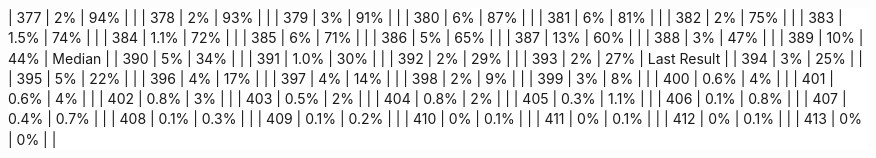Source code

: | 377 | 2% | 94% |  |
| 378 | 2% | 93% |  |
| 379 | 3% | 91% |  |
| 380 | 6% | 87% |  |
| 381 | 6% | 81% |  |
| 382 | 2% | 75% |  |
| 383 | 1.5% | 74% |  |
| 384 | 1.1% | 72% |  |
| 385 | 6% | 71% |  |
| 386 | 5% | 65% |  |
| 387 | 13% | 60% |  |
| 388 | 3% | 47% |  |
| 389 | 10% | 44% | Median |
| 390 | 5% | 34% |  |
| 391 | 1.0% | 30% |  |
| 392 | 2% | 29% |  |
| 393 | 2% | 27% | Last Result |
| 394 | 3% | 25% |  |
| 395 | 5% | 22% |  |
| 396 | 4% | 17% |  |
| 397 | 4% | 14% |  |
| 398 | 2% | 9% |  |
| 399 | 3% | 8% |  |
| 400 | 0.6% | 4% |  |
| 401 | 0.6% | 4% |  |
| 402 | 0.8% | 3% |  |
| 403 | 0.5% | 2% |  |
| 404 | 0.8% | 2% |  |
| 405 | 0.3% | 1.1% |  |
| 406 | 0.1% | 0.8% |  |
| 407 | 0.4% | 0.7% |  |
| 408 | 0.1% | 0.3% |  |
| 409 | 0.1% | 0.2% |  |
| 410 | 0% | 0.1% |  |
| 411 | 0% | 0.1% |  |
| 412 | 0% | 0.1% |  |
| 413 | 0% | 0% |  |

+ + + + + + +

REQUEST:
Going back to the entries above, set down exactly the lines that begin at the one with "387 | 13% |" and end at the one with "411 | 0% | 0.1%", both included, and nothing else.

REPLY TO THE EXERCISE:
| 387 | 13% | 60% |  |
| 388 | 3% | 47% |  |
| 389 | 10% | 44% | Median |
| 390 | 5% | 34% |  |
| 391 | 1.0% | 30% |  |
| 392 | 2% | 29% |  |
| 393 | 2% | 27% | Last Result |
| 394 | 3% | 25% |  |
| 395 | 5% | 22% |  |
| 396 | 4% | 17% |  |
| 397 | 4% | 14% |  |
| 398 | 2% | 9% |  |
| 399 | 3% | 8% |  |
| 400 | 0.6% | 4% |  |
| 401 | 0.6% | 4% |  |
| 402 | 0.8% | 3% |  |
| 403 | 0.5% | 2% |  |
| 404 | 0.8% | 2% |  |
| 405 | 0.3% | 1.1% |  |
| 406 | 0.1% | 0.8% |  |
| 407 | 0.4% | 0.7% |  |
| 408 | 0.1% | 0.3% |  |
| 409 | 0.1% | 0.2% |  |
| 410 | 0% | 0.1% |  |
| 411 | 0% | 0.1% |  |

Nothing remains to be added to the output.